* **TASK OBJECTIVE**
Copy out the text of these items, swapping "INTERIOR" for "HOME DECOR" and changing nothing else. Leave the pictures out.

⟨

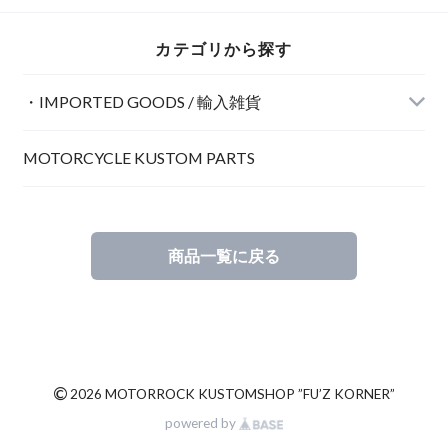
ロ タンブラー ビン
テージ
カテゴリから探す
・IMPORTED GOODS / 輸入雑貨
MOTORCYCLE KUSTOM PARTS
POSTER / ポスター
商品一覧に戻る
INTERIOR / インテリア
©
2026 MOTORROCK KUSTOMSHOP ”FU’Z KORNER”
powered by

⟩

* **ANSWER SECTION**
ロ タンブラー ビン
テージ
カテゴリから探す
・IMPORTED GOODS / 輸入雑貨
MOTORCYCLE KUSTOM PARTS
POSTER / ポスター
商品一覧に戻る
HOME DECOR / インテリア
©
2026 MOTORROCK KUSTOMSHOP ”FU’Z KORNER”
powered by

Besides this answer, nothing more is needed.